Paura della libertà è stato «riscoperto» dal più noto e bravo dei nostri filosofi, Giorgio Agamben, per le edizioni Neri Pozza. Perché lo considero così importante? Perché riflette su qualcosa che continua a riguardarci molto da vicino, anzi a riguardare l’umanità. Che cos’è «la paura della libertà» se non la paura della libertà personale di scelta, della responsabilità individuale, morale e civile, dentro una società? Questo tema era stato affrontato da un filosofo del Cinquecento, La Boétie, nel suo Discorso sulla servitù volontaria. L’uomo ha paura di sostenere il peso della responsabilità del giudizio e della scelta, e accetta di conseguenza che altri pensino al suo posto, decidano per lui. Come si vede, il discorso è di grande attualità, e questa nostra epoca, nonostante la scolarità diffusa e l’illusione di un individualismo tutto esteriore, ci dimostra che gli individui amano più che mai di essere guidati, accettano un potere che decide cosa noi dobbiamo fare e pensare...

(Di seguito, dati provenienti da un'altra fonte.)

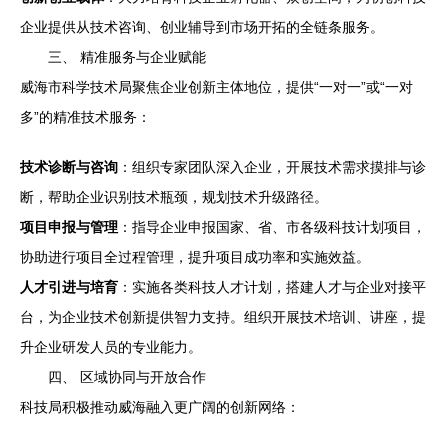
企业提供从技术咨询、创业辅导到市场开拓的全链条服务。
三、 精准服务与企业赋能
威海市科学技术局聚焦企业创新主体地位，提供“一对一”或“一对
多”的精准技术服务：
技术诊断与咨询
：组织专家团队深入企业，开展技术需求摸排与诊
断，帮助企业识别技术瓶颈，规划技术升级路径。
项目申报与管理
：指导企业申报国家、省、市各级科技计划项目，
协助进行项目全过程管理，提升项目成功率和实施效益。
人才引进与培育
：实施各类科技人才计划，搭建人才与企业对接平
台，为企业技术创新提供智力支持。组织开展技术培训、讲座，提
升企业研发人员的专业能力。
四、 区域协同与开放合作
科技局积极推动威海融入更广阔的创新网络：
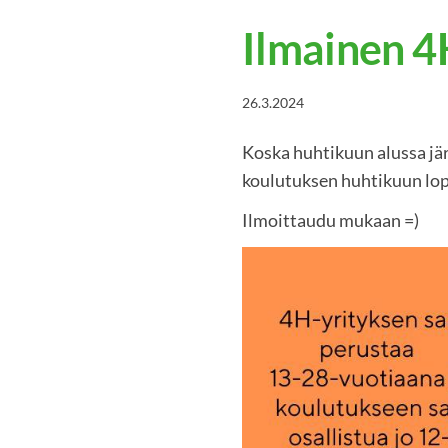
Ilmainen 4
26.3.2024
Koska huhtikuun alussa jär
koulutuksen huhtikuun lop
Ilmoittaudu mukaan =)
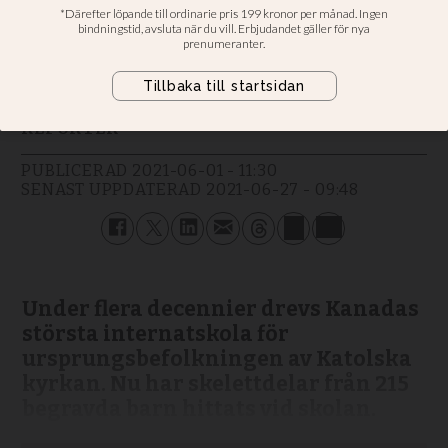
Ärkebiskop: Nyheten om den
senaste upptäckten är chockerande
Johannes Ottestig
REPORTER
PUBLICERAD
2021-06-01 - 11:30
SENAST UPPDATERAD
2021-06-27 - 09:48
Under flera decennier drevs Kanadas
största internatskola för
ursprungsbefolkningen av Katolska
kyrkan. Nu har skelettdelar från 215
begravda barn hittats vid skolan.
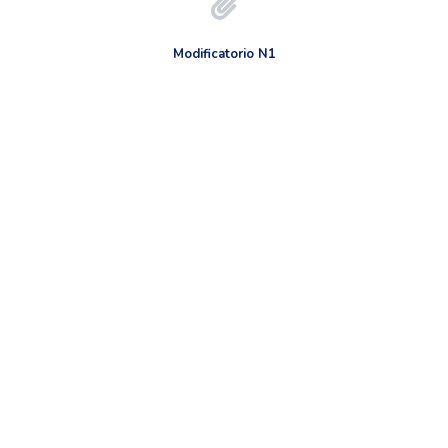
Modificatorio N1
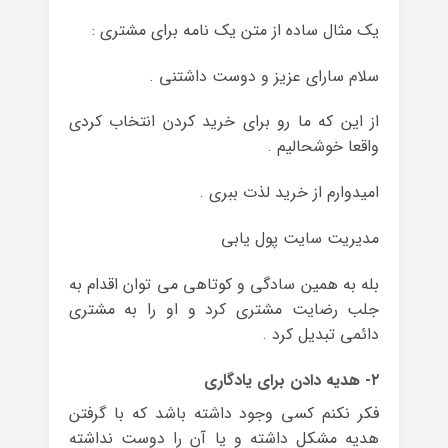
یک مثال ساده از متن یک نامه برای مشتری :
سلام سارای عزیز و دوست داشتنی .
از این که ما رو برای خرید کردن انتخاب کردی
واقعا خوشحالیم .
امیدوارم از خرید لذت ببری .
مدیریت سایت پول یابی
بله به همین سادگی و کوتاهی می توان اقدام به
جلب رضایت مشتری کرد و او را به مشتری
دائمی تبدیل کرد .
۲- هدیه دادن برای یادگاری
فکر نکنم کسی وجود داشته باشد که با گرفتن
هدیه مشکل داشته و یا آن را دوست نداشته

L’altro libro è un’antologia di testi di quelli detti minori di George Orwell, l’autore di 1984 e di La fattoria degli animali, quella favola crudele sulla dittatura comunista, dove «tutti i maiali sono eguali, ma alcuni sono più eguali degli altri»... L’antologia è curata da Vittorio Giacopini, edita da Eleuthera con il titolo (astruso) di Come un pesciolino rosso in una vasca di lucci. È in realtà un atto d’amore, se così possiamo dire, per l’amore che Orwell portava alla vita, e va letta in questa chiave. L’inventore del Grande Fratello (della dittatura diretta o indiretta che agisce sulle coscienze e le asservisce e modifica) non ha mai rinunciato a esaltare le cose semplici della vita, nonostante tutto. La primavera, la natura, gli animali, una buona tazza di tè, la conversazione non superficiale con un amico...
In qualche modo il libro di Levi e quello di Orwell, usciti insieme, andrebbero letti insieme: per metterci in guardia dal rischio, che sempre l’uomo corre, di temere la responsabilità. Per imparare a riconoscere le piccole e le grandi cose per cui vale la pena vivere. E per non divenire schiavi volontari di un potere. Se Paura della libertà ha a che fare con 1984, quest’antologia è un gesto di speranza: si può sopravvivere, e tornare a pensare, a reagire, se si sa apprezzare quanto l’essere al mondo ci permette pur sempre di godere. La vita.